Darabont was responsible for "The Walking Dead's" highly lauded first season and had already begun production on the second season when AMC fired him.
The network blamed Darabont for a director's screw-up in the early shooting of the second season, according to the Hollywood Reporter.
But Glenn Mazzara, who became Darabont's successor, testified in a deposition that Darabont went above and beyond to smooth out problems on-set -- including flying to Georgia ahead of shooting to meet with the religious family who owned the second season's famous "Herschel Greene farm" to convince them to allow the show to shoot there.
The real reason AMC canned Darabont, the former showrunner said in his lawsuit, was because of disputes over the show's budget. Despite the fact that "The Walking Dead" was AMC's most successful show -- with its biggest-ever premiere -- executives slashed the budget by $400,000 per episode, according to the deposition obtained by the Hollywood Reporter.
I remember Joel Stillerman [president of original programming and development for AMC], in a meeting in my office, when we were all discussing the issues of the upcoming season, we said to him, "Surely that the success of the show, which, by the way, you guys are bragging about because we keep getting e-mails saying, "Hey, we're breaking viewership records in 120 countries around the world by hundreds of percent, in some countries by over 1,000%," at the same time we're hearing how successful the show is for you, you're telling us that this, this budget issue is not going to budge at all. And he said, "The success of the show has no bearing on this discussion," in a rather icy manner.
The network also pocketed tax credits it received from shooting in Georgia, the rural setting of the show's first few seasons, Darabont alleged in his lawsuit.

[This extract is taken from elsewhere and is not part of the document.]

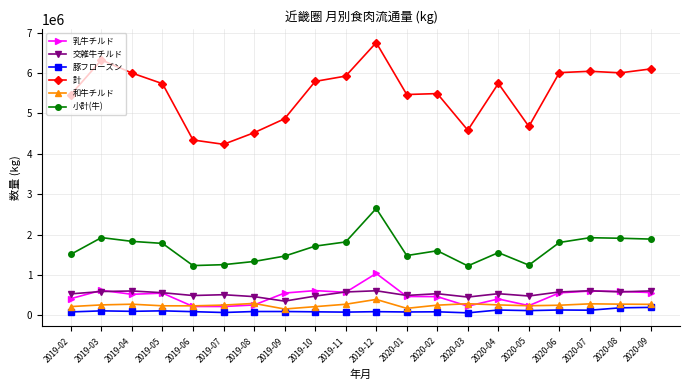

What is the difference between the maximum and minimum values in the 小計(牛) series?

1421877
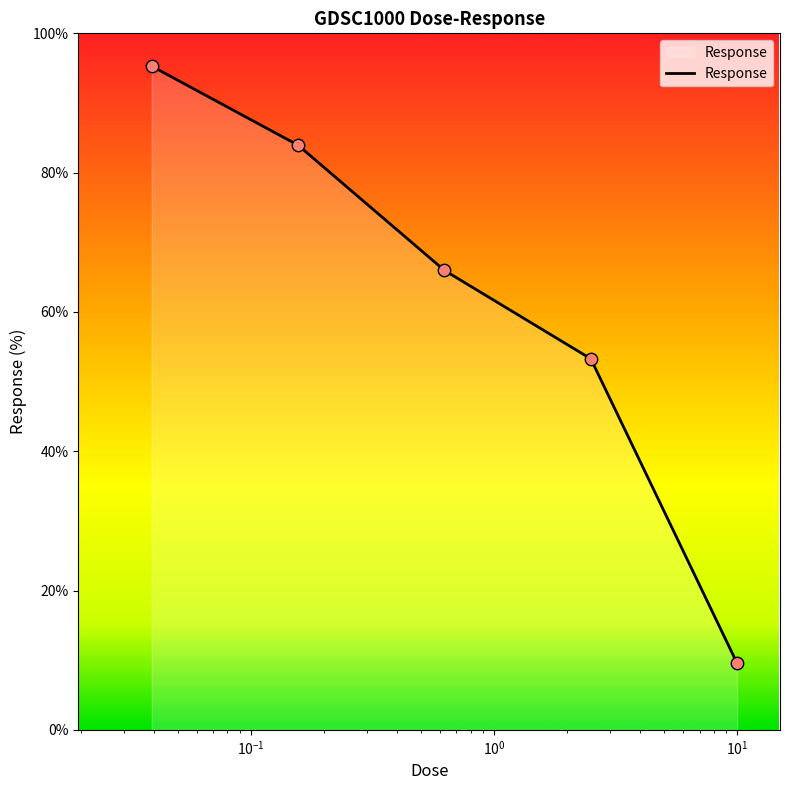

What is the average value?

61.6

The disagreement between Darabont and AMC wasn't the first time the network has been slammed for slashing the budgets of its most successful franchises to squeeze more profits out of them. In 2011, production on AMC hit "Mad Men" was delayed when the network told showrunner Matthew Weiner to cut three minutes from each new episode to accomodate more commercials, according to a story in The Atlantic. The network also told Weiner to drop two characters from the show per season -- six in all -- to save on casting budgets, and incorporate additional product placement into the show, which was set in a 1960s advertising agency. Companies like Heineken and Hilton paid to have their products and services shown or mentioned on "Mad Men."
With "The Walking Dead," Darabont was particularly incensed that AMC kept him on long enough to promote the show's second season at the 2011 San Diego Comic Con, then fired him shortly after that.
Darabont's attorneys arrived at the $280 million number for damages based on the former showrunner's initial agreement with the network, which promised him 10 percent of profits after production costs. AMC cheated Darabont out of the bulk of that money with creative accounting and by licensing the show to itself at a dramatically reduced rate, Darabont alleges in his lawsuit.
The network issued a terse statement disputing Darabont's claims.
"Plaintiffs' damages claim has no basis in reality and we will continue to vigorously defend against this lawsuit," AMC wrote in the statement.
Although additional details of the case have become public as Darabont's legal time official filed its suit, the trial won't begin until 2018 at the earliest, according to reports. During a conference with attorneys for both sides on Sept. 27, Justice Eileen Bransten said her court calendar for 2017 was already filled, and tentatively scheduled the trial for the following year.